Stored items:
-*-

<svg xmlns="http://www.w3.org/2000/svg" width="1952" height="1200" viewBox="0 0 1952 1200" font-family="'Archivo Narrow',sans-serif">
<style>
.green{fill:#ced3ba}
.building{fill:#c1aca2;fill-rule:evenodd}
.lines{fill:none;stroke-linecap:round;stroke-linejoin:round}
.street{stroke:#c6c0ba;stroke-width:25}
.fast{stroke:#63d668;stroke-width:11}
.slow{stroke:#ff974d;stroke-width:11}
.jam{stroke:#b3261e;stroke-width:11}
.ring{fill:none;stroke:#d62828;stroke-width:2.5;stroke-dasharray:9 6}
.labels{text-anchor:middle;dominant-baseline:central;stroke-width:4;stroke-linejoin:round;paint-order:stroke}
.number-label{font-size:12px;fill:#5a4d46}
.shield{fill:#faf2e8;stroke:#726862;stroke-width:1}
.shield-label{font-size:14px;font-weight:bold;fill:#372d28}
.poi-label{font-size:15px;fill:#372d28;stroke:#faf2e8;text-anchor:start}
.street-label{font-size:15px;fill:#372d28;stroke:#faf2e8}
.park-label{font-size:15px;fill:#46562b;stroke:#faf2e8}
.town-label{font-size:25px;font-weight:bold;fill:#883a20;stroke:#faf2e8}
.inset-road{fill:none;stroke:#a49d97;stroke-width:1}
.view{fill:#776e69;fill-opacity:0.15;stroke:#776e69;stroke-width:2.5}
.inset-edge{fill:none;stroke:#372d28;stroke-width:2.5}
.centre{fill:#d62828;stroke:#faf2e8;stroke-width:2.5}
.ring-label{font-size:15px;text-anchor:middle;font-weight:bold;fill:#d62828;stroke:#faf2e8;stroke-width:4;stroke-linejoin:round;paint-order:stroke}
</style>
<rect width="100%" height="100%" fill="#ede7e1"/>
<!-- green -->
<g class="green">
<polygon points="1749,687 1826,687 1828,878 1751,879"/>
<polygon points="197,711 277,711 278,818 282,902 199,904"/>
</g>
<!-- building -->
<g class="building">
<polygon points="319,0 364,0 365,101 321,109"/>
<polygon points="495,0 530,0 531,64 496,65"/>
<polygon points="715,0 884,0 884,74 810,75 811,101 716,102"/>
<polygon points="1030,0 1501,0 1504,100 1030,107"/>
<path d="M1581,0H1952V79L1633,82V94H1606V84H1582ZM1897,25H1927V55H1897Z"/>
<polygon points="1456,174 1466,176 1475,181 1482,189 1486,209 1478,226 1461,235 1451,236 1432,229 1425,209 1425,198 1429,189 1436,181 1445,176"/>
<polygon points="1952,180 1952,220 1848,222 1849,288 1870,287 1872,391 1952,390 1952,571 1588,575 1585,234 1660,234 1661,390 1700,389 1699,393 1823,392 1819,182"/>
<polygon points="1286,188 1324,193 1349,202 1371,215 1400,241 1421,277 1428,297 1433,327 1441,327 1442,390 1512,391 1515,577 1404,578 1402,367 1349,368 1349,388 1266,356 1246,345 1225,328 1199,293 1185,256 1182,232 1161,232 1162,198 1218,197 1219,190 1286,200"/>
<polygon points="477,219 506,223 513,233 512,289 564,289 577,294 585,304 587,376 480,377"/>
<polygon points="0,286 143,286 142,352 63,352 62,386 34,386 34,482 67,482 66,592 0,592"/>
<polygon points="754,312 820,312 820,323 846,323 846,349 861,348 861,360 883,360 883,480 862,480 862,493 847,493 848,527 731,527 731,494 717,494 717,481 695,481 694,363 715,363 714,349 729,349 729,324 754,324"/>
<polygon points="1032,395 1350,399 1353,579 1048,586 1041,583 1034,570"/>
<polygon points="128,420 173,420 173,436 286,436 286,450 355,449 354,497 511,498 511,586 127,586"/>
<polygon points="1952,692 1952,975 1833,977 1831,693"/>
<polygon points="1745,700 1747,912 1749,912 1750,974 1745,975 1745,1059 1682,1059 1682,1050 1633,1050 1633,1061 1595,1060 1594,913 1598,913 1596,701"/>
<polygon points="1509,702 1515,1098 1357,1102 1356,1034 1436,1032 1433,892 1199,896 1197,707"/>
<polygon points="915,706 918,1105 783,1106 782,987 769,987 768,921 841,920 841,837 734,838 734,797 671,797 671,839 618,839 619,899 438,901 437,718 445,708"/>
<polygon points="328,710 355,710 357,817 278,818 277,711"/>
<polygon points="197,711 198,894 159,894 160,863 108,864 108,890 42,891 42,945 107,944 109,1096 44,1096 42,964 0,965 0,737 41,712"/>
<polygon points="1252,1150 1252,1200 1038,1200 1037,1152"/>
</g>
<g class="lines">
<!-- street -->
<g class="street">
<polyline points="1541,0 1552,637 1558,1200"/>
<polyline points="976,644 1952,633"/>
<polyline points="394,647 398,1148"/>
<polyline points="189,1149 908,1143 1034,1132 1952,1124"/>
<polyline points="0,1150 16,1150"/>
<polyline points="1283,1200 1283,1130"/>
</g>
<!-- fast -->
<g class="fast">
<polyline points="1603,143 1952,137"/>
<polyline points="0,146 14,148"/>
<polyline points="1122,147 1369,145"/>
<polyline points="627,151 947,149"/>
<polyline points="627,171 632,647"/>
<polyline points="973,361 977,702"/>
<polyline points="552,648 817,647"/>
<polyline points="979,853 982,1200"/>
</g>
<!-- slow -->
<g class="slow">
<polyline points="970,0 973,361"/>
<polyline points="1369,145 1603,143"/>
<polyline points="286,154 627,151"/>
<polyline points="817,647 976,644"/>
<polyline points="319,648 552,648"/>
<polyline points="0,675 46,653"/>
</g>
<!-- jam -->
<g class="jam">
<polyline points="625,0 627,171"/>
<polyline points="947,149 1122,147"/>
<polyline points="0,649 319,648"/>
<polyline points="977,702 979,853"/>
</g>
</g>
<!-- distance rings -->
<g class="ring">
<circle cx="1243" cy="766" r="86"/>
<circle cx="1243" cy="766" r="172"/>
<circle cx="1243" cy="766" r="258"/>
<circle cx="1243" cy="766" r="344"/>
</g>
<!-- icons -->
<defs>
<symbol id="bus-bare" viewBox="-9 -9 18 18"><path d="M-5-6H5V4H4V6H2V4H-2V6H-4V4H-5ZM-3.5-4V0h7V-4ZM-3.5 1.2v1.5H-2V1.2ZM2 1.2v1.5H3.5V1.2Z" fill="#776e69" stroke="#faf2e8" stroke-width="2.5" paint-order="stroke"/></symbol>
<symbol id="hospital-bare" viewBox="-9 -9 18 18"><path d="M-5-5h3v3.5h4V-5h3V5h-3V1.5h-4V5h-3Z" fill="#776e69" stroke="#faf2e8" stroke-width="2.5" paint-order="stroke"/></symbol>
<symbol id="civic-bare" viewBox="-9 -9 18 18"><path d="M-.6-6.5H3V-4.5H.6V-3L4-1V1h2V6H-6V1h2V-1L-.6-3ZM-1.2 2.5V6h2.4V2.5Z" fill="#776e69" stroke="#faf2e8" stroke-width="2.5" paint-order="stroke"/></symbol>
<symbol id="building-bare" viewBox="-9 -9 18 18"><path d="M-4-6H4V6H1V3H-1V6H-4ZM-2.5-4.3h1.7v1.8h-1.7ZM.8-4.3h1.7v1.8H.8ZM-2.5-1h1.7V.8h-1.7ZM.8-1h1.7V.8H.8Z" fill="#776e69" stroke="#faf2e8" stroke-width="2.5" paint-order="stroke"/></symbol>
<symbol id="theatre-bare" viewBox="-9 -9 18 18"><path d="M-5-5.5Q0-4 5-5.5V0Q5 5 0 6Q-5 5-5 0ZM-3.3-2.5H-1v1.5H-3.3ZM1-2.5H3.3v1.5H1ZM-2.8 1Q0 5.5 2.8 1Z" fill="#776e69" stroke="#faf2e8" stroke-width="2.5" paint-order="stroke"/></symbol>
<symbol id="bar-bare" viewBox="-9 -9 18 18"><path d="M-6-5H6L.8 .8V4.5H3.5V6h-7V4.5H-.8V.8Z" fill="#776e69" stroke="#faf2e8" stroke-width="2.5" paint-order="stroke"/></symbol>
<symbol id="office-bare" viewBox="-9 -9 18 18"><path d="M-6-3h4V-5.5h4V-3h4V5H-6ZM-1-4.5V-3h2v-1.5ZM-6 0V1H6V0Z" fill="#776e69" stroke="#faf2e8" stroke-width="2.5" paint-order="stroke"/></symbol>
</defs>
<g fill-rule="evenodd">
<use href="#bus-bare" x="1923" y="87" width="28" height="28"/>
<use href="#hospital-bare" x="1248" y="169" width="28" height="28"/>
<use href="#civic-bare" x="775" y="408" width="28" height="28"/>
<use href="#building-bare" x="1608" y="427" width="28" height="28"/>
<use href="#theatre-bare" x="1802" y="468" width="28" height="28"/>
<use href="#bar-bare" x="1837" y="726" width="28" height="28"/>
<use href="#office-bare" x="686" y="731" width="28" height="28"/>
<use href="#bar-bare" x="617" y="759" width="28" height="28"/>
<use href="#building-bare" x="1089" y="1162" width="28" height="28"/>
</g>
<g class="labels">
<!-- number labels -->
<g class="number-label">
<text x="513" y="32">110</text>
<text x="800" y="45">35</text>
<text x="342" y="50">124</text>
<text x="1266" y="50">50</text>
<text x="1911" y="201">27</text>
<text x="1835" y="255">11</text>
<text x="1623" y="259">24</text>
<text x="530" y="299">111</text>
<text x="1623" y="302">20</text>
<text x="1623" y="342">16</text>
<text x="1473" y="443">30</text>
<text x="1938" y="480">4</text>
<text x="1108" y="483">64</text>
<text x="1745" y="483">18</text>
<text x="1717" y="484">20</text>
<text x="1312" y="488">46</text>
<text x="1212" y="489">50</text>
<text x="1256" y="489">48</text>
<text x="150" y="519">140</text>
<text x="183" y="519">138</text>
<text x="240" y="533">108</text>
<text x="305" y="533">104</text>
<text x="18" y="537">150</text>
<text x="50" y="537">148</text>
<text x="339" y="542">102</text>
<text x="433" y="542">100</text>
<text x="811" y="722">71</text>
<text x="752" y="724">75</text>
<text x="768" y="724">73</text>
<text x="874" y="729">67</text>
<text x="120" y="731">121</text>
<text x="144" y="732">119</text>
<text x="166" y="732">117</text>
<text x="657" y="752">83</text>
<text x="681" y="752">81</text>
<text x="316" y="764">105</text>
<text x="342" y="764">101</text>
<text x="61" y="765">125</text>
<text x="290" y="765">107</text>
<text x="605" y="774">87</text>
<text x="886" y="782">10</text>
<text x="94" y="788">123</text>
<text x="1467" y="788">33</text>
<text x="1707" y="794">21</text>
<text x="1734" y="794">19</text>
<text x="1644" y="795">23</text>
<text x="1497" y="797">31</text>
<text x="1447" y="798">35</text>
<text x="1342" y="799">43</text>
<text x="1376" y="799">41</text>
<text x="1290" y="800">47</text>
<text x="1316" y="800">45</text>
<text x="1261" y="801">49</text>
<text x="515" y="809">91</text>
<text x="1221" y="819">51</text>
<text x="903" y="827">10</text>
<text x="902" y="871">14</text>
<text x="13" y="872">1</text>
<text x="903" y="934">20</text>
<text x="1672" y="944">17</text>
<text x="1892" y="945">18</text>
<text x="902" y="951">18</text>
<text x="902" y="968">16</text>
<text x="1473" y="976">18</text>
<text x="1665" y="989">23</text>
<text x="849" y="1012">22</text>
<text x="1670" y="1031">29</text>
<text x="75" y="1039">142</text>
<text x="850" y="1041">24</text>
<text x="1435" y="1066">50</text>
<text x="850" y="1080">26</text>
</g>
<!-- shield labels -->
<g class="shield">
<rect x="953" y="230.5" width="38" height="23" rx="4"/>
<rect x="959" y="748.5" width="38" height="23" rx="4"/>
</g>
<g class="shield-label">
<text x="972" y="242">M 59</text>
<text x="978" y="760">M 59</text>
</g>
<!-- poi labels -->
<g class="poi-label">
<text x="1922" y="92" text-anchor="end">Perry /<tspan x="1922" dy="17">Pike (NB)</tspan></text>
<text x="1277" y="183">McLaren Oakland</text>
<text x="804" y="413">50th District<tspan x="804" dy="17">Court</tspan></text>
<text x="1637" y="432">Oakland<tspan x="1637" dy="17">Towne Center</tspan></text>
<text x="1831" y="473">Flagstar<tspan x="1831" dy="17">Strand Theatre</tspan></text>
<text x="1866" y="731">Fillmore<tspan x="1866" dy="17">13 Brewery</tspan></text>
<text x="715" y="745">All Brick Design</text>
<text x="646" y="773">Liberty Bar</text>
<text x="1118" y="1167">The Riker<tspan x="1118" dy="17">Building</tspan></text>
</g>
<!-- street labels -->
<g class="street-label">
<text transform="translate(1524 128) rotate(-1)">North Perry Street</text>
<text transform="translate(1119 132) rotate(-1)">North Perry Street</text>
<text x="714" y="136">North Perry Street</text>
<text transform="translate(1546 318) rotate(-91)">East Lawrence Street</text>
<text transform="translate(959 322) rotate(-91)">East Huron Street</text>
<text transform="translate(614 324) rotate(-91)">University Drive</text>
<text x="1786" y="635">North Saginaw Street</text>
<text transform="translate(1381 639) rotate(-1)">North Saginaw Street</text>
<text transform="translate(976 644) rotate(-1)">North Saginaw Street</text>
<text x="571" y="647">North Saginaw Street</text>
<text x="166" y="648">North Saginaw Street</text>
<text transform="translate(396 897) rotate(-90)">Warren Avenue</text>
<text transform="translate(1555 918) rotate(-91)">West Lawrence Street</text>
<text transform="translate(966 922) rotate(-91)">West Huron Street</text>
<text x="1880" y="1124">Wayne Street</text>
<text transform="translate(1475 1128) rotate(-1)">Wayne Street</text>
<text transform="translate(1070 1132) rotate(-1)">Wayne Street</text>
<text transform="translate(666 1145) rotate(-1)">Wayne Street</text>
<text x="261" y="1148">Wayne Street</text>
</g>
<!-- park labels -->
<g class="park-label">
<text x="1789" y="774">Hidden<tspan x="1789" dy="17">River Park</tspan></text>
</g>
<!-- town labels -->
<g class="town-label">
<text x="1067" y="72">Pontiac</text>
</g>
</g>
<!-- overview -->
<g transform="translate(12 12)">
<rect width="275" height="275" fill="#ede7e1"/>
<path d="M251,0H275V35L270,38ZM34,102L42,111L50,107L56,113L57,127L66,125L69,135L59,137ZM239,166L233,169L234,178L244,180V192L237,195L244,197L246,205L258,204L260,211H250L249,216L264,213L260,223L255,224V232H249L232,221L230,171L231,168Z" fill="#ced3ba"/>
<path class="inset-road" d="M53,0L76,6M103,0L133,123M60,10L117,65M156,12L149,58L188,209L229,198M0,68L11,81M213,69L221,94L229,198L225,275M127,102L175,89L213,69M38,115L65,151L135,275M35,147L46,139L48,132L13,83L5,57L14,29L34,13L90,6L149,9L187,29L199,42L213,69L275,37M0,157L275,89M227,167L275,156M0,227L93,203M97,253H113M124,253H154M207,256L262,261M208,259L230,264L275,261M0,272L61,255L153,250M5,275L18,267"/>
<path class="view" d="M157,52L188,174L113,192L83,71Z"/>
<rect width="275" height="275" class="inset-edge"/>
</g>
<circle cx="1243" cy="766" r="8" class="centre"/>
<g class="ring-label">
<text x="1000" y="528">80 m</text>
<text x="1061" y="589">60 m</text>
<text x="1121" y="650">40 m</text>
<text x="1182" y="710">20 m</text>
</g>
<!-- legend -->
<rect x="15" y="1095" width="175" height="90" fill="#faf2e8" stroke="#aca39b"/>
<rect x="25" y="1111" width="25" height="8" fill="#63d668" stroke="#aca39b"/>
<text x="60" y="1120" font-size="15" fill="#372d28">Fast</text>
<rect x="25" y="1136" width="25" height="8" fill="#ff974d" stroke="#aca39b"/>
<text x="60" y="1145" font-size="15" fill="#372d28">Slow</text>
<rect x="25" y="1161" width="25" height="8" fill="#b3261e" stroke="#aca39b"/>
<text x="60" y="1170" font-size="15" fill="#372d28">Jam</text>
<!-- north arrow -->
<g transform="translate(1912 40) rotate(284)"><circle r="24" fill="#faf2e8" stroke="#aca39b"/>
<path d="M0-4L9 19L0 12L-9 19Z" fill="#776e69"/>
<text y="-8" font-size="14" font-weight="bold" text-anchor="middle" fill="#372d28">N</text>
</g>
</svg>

-*-

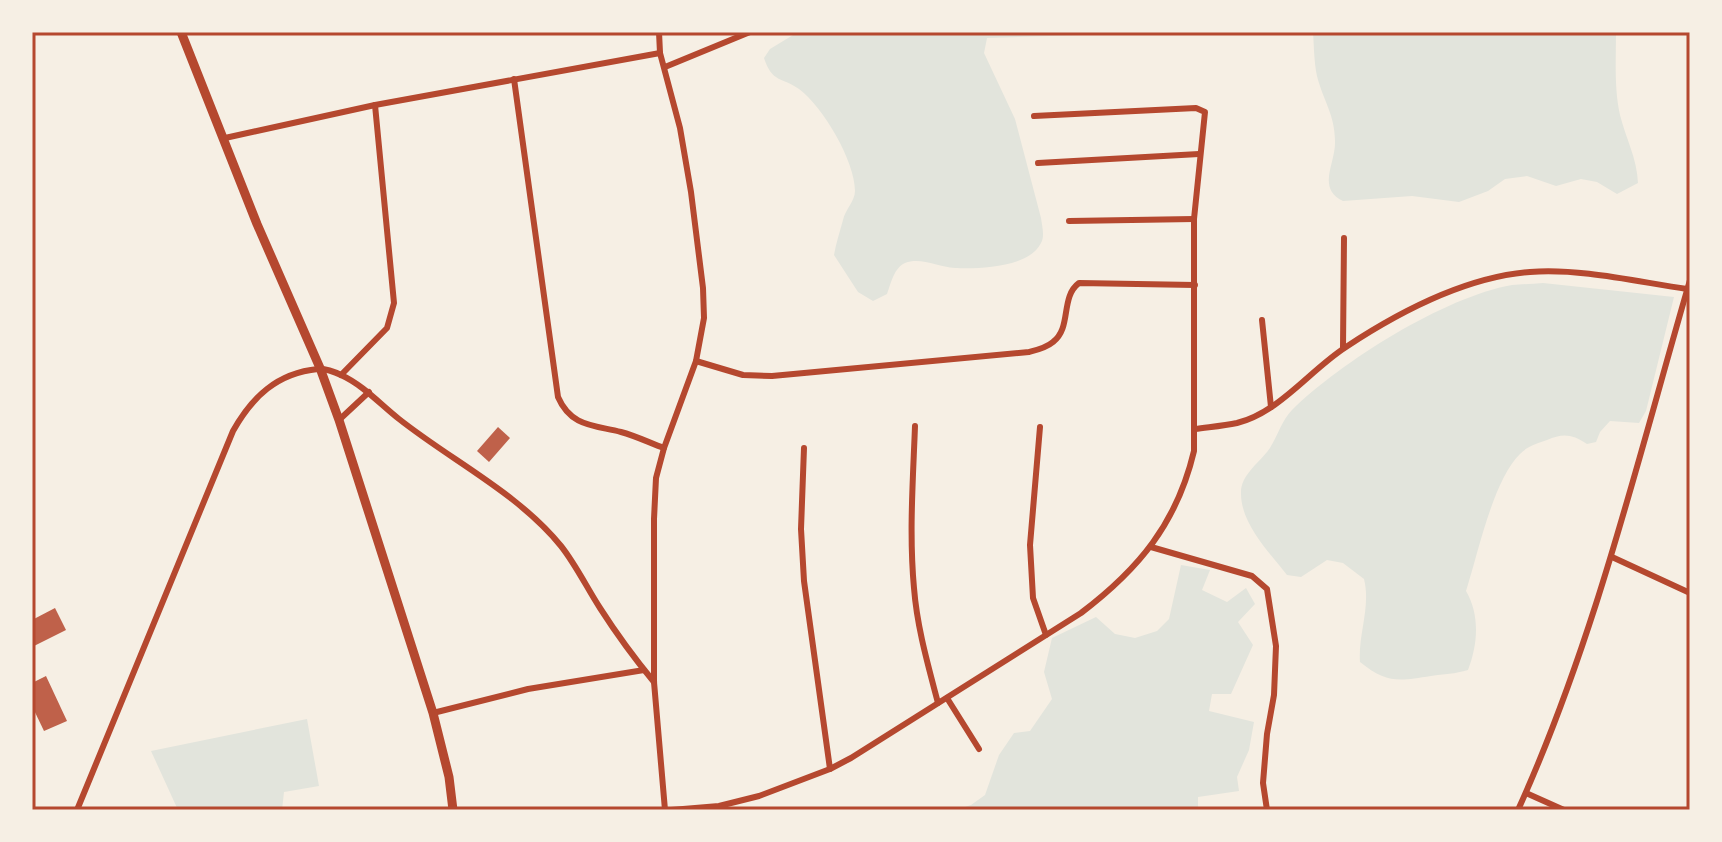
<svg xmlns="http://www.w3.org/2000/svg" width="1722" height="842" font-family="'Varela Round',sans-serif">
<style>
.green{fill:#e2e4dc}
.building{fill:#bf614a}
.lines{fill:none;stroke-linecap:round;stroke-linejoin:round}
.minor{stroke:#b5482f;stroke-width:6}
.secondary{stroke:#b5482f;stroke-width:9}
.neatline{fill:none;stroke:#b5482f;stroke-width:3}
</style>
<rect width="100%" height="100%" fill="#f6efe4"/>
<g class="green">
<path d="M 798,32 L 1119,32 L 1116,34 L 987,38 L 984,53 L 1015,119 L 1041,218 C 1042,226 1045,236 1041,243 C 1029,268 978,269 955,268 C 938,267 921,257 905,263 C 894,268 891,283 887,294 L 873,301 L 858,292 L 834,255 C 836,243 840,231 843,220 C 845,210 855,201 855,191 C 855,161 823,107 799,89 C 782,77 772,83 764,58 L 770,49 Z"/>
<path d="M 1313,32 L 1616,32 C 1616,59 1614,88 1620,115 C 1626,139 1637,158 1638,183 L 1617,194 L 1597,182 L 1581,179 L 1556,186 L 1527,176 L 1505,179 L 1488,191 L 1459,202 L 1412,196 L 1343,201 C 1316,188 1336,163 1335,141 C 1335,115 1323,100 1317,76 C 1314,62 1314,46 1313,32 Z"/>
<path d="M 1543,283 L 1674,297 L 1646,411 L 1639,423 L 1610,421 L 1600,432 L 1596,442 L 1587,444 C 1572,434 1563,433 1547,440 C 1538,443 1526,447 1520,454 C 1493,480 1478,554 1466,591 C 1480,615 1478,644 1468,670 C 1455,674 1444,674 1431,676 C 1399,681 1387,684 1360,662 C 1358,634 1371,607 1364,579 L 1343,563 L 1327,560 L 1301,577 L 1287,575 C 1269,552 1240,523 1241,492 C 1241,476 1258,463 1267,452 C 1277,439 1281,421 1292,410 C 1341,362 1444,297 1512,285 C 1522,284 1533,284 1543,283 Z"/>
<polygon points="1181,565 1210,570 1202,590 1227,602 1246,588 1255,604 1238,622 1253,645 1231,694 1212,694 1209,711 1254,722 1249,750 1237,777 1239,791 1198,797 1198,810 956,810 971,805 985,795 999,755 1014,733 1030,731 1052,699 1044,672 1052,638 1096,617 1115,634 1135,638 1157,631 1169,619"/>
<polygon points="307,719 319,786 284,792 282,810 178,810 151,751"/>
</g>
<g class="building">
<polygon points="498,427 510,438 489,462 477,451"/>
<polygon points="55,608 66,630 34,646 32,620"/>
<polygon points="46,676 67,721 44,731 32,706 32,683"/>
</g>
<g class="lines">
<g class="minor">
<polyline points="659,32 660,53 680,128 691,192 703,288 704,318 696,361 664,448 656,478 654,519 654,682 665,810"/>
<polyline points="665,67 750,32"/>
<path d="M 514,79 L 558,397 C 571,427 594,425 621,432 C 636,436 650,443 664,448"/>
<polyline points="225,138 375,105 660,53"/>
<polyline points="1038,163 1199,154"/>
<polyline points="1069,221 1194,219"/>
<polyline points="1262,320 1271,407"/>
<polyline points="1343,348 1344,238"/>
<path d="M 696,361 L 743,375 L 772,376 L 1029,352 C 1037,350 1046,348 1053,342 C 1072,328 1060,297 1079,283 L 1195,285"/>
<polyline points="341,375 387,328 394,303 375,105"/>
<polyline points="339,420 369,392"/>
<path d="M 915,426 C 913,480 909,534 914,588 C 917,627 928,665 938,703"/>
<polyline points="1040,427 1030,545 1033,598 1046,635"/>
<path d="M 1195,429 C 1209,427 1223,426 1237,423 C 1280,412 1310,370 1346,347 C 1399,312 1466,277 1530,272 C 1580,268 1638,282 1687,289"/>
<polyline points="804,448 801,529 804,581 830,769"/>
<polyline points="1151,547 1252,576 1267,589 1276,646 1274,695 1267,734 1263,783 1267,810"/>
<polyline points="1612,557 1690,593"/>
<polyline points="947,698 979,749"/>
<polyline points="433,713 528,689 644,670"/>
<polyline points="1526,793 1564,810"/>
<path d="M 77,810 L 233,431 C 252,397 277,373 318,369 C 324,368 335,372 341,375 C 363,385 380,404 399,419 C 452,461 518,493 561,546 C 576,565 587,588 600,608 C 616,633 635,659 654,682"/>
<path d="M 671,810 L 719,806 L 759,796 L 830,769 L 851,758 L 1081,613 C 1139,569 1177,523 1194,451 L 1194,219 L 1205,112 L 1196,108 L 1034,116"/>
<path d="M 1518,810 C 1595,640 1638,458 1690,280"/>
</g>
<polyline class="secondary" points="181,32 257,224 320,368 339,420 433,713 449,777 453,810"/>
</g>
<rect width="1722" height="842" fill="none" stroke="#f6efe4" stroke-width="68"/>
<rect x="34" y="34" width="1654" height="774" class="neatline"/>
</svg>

-*-

*Task goal*
If a line in the data contains the string "rule", copy it.

*Your response*
.building{fill:#c1aca2;fill-rule:evenodd}
<g fill-rule="evenodd">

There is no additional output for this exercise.